Gamify your digital business model
Encouraging deeper and viral engagement through incorporating game-design elements, rewarding users with digital badges and points.

This Guardian article provides a revealing insight to the practice of ‘Gamification’ – As the term suggests it means adding game elements like challenges, point scoring and badge rewards to organizational activities.
In the article they explore the role it plays in motivating and structuring highly dynamic business models, through analysis of the Lyft platform business model.
Open Digital Badges
Naturally the field of Education is the foundation use case. The building block is the use of ‘Digital Badges’, that are awarded for various achievements, such as passing a particular learning course and therefore acting as a verified credential for that skill.
As Hastac explains :
A digital badge is a validated indicator of accomplishment, skill, quality, or interest that can be earned in many learning environments. Open digital badging makes it easy for anyone to issue, earn, and display badges across the web—through an infrastructure that uses shared and open technical technical standards.

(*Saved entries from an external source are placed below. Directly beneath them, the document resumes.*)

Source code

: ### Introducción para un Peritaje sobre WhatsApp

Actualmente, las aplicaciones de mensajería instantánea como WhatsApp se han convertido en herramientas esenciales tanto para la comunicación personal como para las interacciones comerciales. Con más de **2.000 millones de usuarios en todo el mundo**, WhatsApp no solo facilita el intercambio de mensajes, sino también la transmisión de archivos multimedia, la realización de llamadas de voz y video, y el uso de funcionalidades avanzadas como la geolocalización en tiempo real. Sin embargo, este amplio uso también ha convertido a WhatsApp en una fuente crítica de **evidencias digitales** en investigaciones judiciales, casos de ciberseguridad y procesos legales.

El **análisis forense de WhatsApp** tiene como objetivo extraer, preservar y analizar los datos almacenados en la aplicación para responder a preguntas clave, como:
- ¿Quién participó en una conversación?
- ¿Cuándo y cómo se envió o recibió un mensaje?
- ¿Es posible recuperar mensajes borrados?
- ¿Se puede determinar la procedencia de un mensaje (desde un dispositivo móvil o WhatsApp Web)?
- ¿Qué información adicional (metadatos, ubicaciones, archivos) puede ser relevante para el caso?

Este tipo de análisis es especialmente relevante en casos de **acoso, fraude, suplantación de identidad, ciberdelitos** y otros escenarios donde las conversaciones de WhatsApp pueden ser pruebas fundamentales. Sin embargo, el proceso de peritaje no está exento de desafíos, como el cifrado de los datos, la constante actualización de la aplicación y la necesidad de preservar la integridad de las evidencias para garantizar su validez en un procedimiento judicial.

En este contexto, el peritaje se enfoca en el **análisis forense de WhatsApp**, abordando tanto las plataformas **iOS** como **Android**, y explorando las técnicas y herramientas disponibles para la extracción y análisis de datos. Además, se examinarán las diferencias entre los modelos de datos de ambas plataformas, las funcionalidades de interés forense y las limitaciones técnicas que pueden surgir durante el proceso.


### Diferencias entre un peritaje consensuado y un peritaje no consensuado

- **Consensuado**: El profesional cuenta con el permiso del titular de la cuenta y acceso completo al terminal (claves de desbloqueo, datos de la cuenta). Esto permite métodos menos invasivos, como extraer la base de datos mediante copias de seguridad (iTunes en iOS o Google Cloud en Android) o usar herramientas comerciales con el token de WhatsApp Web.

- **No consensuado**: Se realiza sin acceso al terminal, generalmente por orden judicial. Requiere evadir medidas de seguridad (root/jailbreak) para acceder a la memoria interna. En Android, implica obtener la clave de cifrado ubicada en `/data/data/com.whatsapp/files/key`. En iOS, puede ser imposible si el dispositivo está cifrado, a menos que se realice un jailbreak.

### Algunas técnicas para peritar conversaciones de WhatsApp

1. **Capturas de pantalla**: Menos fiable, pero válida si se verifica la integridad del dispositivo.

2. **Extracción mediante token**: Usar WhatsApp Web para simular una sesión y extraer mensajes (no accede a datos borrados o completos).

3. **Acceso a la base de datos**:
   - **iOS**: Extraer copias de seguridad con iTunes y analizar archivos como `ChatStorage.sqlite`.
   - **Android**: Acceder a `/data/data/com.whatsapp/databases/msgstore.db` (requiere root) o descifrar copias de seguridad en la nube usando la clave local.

Open digital badging makes it easy for anyone to issue, earn, and display badges across the web—through an infrastructure that uses shared and open technical technical standards. Organizations like Credly facilitate their universality across industries.
Participants earn points for various activities and achievements, which you specify both in terms of the goals and also the number earned. You can then also define Ranks, how you progress overall as a result of earning these points, and that can be reflected through a Leaderboard, showcasing the core motivation context.
A pertinent example of how this can be applied in the corporate world is this example of the Scottish Social Services Council uses them to underpin workforce learning. The BCS describes this as the future of professional development, with many organizations like Siemens using them this way.
Digital Business Models
To the core point of this article digital learning technologies aren’t limited only for use in the classroom, they offer a core building block that can be used across multiple scenarios including better online business, indeed they can underpin a super powerful way of better engaging customers.
Example industry scenarios include Healthcare and E-Commerce, and WBT Systems offers this excellent guide explaining how they can be integrated into a business model.
In short it taps the most fundamental human motivator: Fun, to create new ways to engage customers into brand experiences, such as Starbucks integrating them into their MyRewards program, establishing them as a foundational component part of online loyalty engagement methods.
Nike ran a gamified campaign, rewarding those who take part in various sporting activities with badges.
High Performance Organization
The notion it’s just a childish irrelevance especially to business is quickly dispelled when you consider a perfect corporate example: Sales.
As you might imagine this is a super-competitive environment that would naturally and quickly take to structures built around that, and if it works it produces immediate $$ results.
Extreme Networks offer an excellent example of how to use them this way, explaining:
- Rewarding Results, it breaks down the big goals ($$ revenues per month) into the smaller goals required to achieve that, eg booking 50 appointments in a quarter.
- Job Skills – Salespeople are rewarded for learning about the products and technologies they sell.
- Qualities and Team Recognition – An area where simple gestures make big human impact, most notably recognition, and specific ‘Badges of Honour’ towards this validates this in a powerful way. For example badges are awarded for ‘The Shark Wrangler’ and ‘The Junk Yard Dog’. Cheesy to others but the currency of status that sales team thrive on.
As Harvard Business Review describes a number of corporations issue them for completion online ‘social selling’ reps to engage with potential customers online, following the required training to do so.
Salesforce.com also uses the approach, to train staff and partners on using the technology, via their ‘Trailhead‘ program.